Dem hier angesprochenen Widerspruch zugrunde liegt allerdings eine Vorstellung von Theologie, wonach Gott in dieser Welt sichtbar die Guten belohnt und die Bösen bestraft und im Umkehrschluss auf den Erfolgreichen Gottes Segen ruht und die Gescheiterten seine Strafe erleiden. 

Jesus selbst musste sich mit dieser Vorstellung auseinandersetzen: „Oder meint ihr, dass die achtzehn, auf die der Turm von Siloah fiel und erschlug sie, schuldiger gewesen seien als alle andern Menschen, die in Jerusalem wohnen?” (Lk. 13,4). Der Jesuit Friedrich von Spee, der um 1630 gegen die Hexenprozesse kämpfte, musste die Behauptung von Theologen widerlegen, es würde niemand unschuldig verurteilt, da Gott die Seinen nicht im Stich lasse. Von dieser Ansicht ist es nicht mehr weit zur Vereinnahmung Gottes für nationalistische Kriegsziele, wie bei dem Theologen Reinhold Seeberg, der Ende 1915 schreiben konnte: „Unsere Opfer waren nicht umsonst, der große Bundesgenosse oben war mit uns.”

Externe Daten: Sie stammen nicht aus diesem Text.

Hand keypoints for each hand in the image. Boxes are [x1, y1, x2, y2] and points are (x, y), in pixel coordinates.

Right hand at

Unsere Bibelstelle enthalt in gewissem Sinn die biblische Antwort auf diese Fragen: Der ganz auf sich und sein mögliches oder reales Leid bezogene Blick der Menschen („die ihr zuhört”) wird aufgerichtet, nach vorne zum Mitmenschen und nach oben zu Gott. Es ist der zentrale Teil von Lukas Version der Bergpredigt, hier eher eine Feldpredigt. Die Verse 27-31 enthalten die Kurzform des „Ich aber sage euch” bei Matthäus. Sie gipfeln in der Goldenen Regel, der Ethik der Erkenntnis, dass die Anderen von ähnlichen Bedürfnissen, Ängsten und Widersprüchen getrieben sind wie wir selbst: „Und wie ihr wollt, dass euch die Menschen tun sollen, das tut auch ihr ihnen!” (Vs. 31.) Dieser Regel wird in den Versen 32-34 die “gewöhnliche” Ethik entgegengesetzt, bei der die Reihenfolge umgekehrt ist: Wie du mir, so ich dir. “Welchen Dank erwartet ihr dafür?”

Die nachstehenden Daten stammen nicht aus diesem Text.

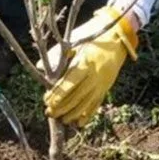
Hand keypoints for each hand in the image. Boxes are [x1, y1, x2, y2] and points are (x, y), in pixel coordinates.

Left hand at [40, 6, 138, 126]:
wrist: (118, 36)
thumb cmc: (92, 35)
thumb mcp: (75, 41)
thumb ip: (57, 54)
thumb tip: (40, 67)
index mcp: (85, 64)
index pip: (68, 84)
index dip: (57, 95)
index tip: (46, 101)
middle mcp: (94, 76)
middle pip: (76, 97)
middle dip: (61, 107)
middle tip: (49, 113)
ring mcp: (102, 84)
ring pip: (86, 103)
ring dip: (73, 114)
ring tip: (61, 120)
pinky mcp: (106, 87)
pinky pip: (97, 104)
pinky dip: (88, 115)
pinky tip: (80, 123)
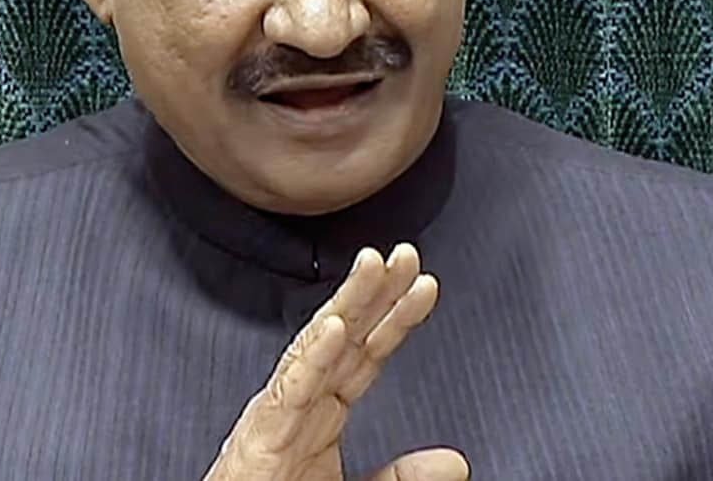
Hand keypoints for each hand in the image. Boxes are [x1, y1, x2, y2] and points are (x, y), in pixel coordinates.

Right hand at [203, 242, 467, 480]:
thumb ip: (401, 477)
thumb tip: (454, 463)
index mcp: (321, 412)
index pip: (365, 354)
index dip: (395, 317)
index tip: (426, 284)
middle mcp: (299, 404)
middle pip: (343, 338)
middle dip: (373, 292)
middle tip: (405, 254)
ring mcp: (277, 417)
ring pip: (315, 348)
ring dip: (346, 304)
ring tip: (372, 267)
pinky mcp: (258, 440)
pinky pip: (289, 391)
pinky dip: (312, 357)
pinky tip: (334, 326)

In Vers 35 wird die Zumutung noch einmal präzisiert: “Eure Feinde lieben und Gutes tun und leihen, wo ihr nichts zurückerhoffen könnt.” Warum sollten wir das tun? Die Zumutung geht einher mit dem Zuspruch: “Ihr werdet Kinder des Höchsten sein”. ¨ über Ihn, den Höchsten, hören wir Erstaunliches: Er ist gütig – gegen wen? “Gegen die Undankbaren und Bösen”!

Der folgende Vers 36 fasst zusammen: „Seid barmherzig, wie auch euer Vater barmherzig ist!” (der “Allerbarmer” der Muslime). Das gleichsetzende “wie” ist uns aus dem Vaterunser vertraut: “wie auch wir vergeben unsern Schuldnern”. Wie Barmherzigkeit wirkt, wird in den folgenden Versen ausgeführt: Richtet nicht, verurteilt nicht, erlasst die Schuld, gebt – dann wird euch gegeben, die Schuld erlassen, ihr werdet nicht verurteilt, nicht gerichtet. Man könnte auch sagen: Dann wird die Angst vor der Verurteilung, vor der Schuld, vor der Not von euch weichen.

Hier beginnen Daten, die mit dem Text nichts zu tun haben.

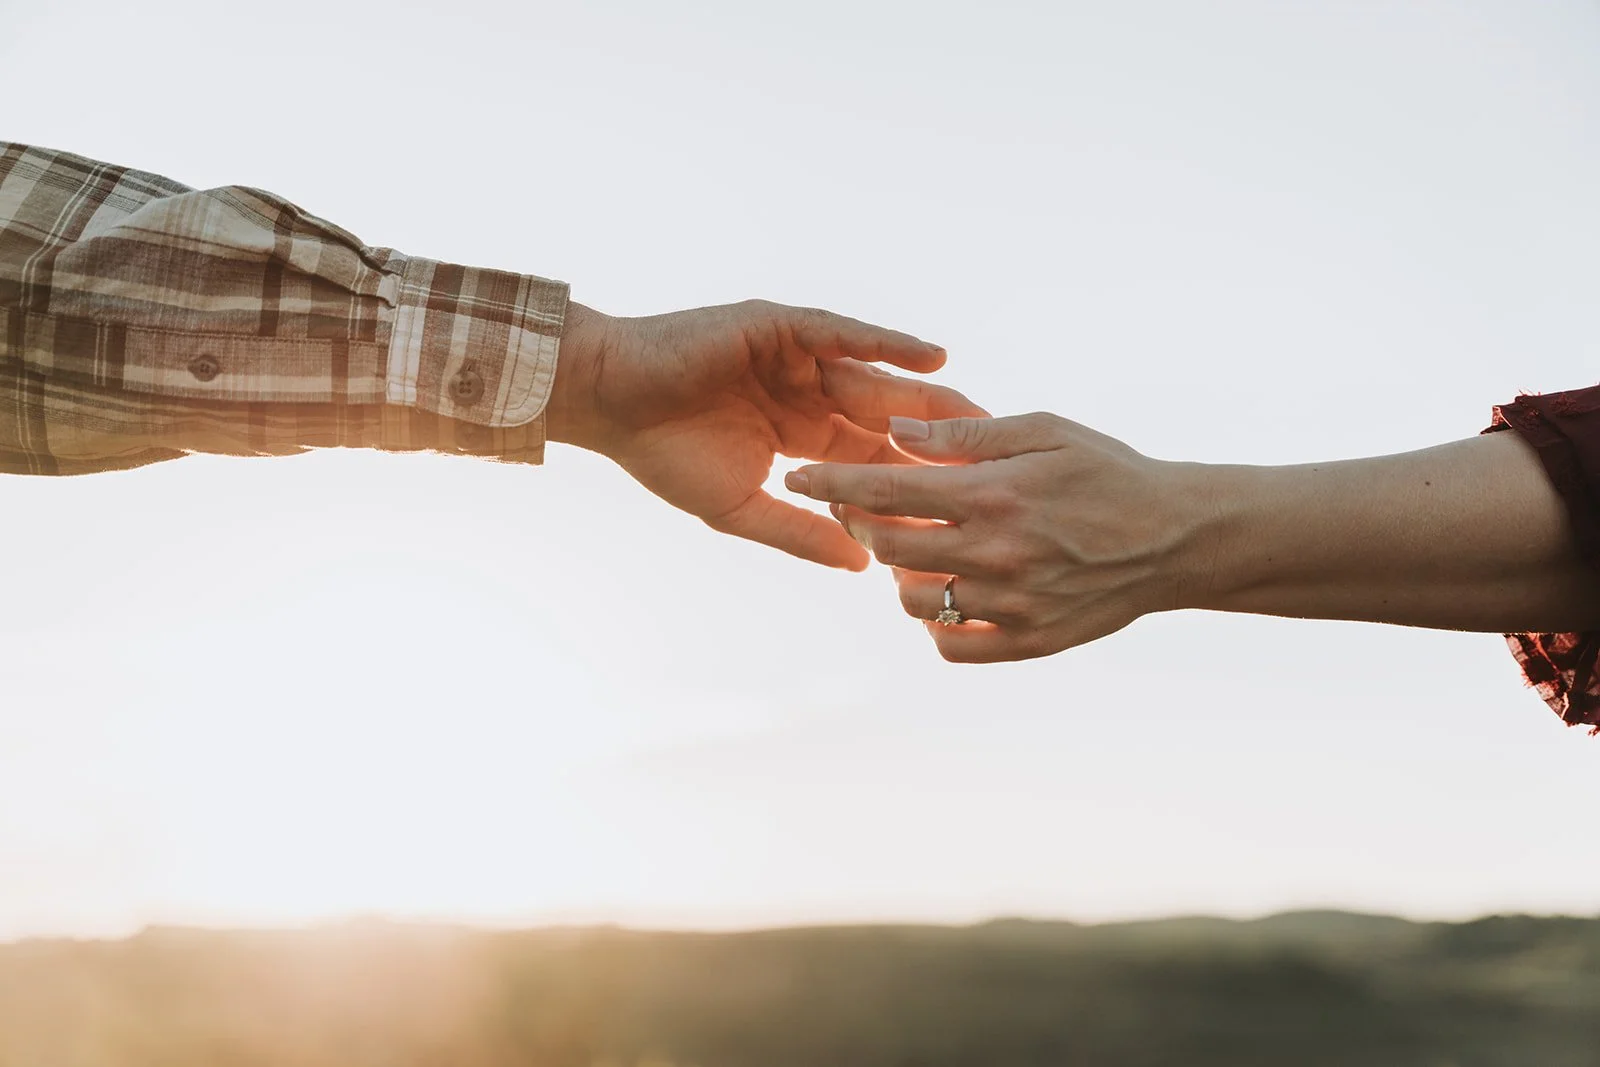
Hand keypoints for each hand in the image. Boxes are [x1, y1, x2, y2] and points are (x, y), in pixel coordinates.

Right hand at [546, 300, 987, 568]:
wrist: (609, 403)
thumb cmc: (663, 457)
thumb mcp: (742, 508)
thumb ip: (802, 532)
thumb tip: (861, 566)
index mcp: (803, 439)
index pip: (873, 462)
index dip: (917, 483)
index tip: (971, 510)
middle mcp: (809, 395)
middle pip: (890, 419)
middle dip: (940, 439)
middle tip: (1002, 461)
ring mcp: (798, 358)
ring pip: (876, 378)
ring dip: (927, 394)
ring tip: (981, 413)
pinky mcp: (782, 326)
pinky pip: (844, 334)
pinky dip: (887, 343)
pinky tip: (933, 356)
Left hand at [786, 413, 1211, 658]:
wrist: (1175, 538)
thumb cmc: (1106, 472)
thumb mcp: (1043, 431)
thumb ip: (967, 434)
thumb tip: (896, 432)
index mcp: (996, 493)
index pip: (888, 489)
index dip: (833, 482)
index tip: (797, 475)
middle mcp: (998, 553)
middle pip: (889, 547)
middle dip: (861, 522)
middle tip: (862, 506)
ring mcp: (1013, 604)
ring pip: (913, 600)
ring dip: (898, 574)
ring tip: (916, 549)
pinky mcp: (1029, 642)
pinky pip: (951, 645)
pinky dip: (935, 624)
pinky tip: (947, 594)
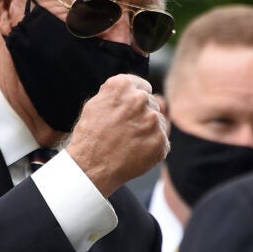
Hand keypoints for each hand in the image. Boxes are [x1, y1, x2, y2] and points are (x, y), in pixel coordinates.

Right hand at [66, 74, 169, 196]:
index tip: (129, 112)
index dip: (135, 101)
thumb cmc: (90, 136)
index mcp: (123, 85)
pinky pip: (162, 141)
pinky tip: (136, 152)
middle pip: (151, 104)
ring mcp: (152, 119)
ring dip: (148, 131)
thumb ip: (119, 92)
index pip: (143, 86)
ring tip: (128, 143)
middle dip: (142, 116)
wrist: (91, 166)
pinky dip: (152, 147)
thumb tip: (139, 90)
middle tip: (125, 131)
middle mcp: (140, 98)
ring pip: (157, 122)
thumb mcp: (96, 104)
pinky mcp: (161, 139)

Unser Leben, so schön es sein mag, bietet eins nicht: Sicherheit vor allen nur denkbaren Katastrophen. Im Gegenteil, sicher ist uns allen nur unser Tod. Daher kann die Angst unser ständiger Begleiter werden. Selbst wenn es uns heute gut geht, was wird morgen sein? Deshalb rüsten wir uns, als Individuen und als Gesellschaft, doch unsere Angst wird dadurch nicht geringer. Wer weiß, was uns noch alles bevorsteht, und unsere Gegner rüsten doch auch, womöglich besser, effektiver! Die USA geben zwar zehnmal so viel Geld für Rüstung aus wie Russland und dreimal so viel wie China, aber sicherer fühlen sie sich dadurch noch lange nicht.

Angst ist ein starkes Gefühl; nur ein gleich starkes Gefühl kann etwas Wirksames dagegensetzen. Barmherzigkeit, Compassion, Empathie, das Mitfühlen mit dem Mitmenschen, dem Mitgeschöpf ist ein solches Gefühl, und die Möglichkeit, den Anderen und unser Verhältnis zu ihm durch mitfühlendes Reden und Handeln zu verändern gibt uns Stärke und immunisiert uns gegen die Angst. Eine von vielen, die das leben, ist die Palästinenserin und Augsburger Friedenspreisträgerin Sumaya Farhat-Nasser, die seit vielen Jahren in einer Situation der Unterdrückung so ihre Würde bewahrt und für den Frieden arbeitet.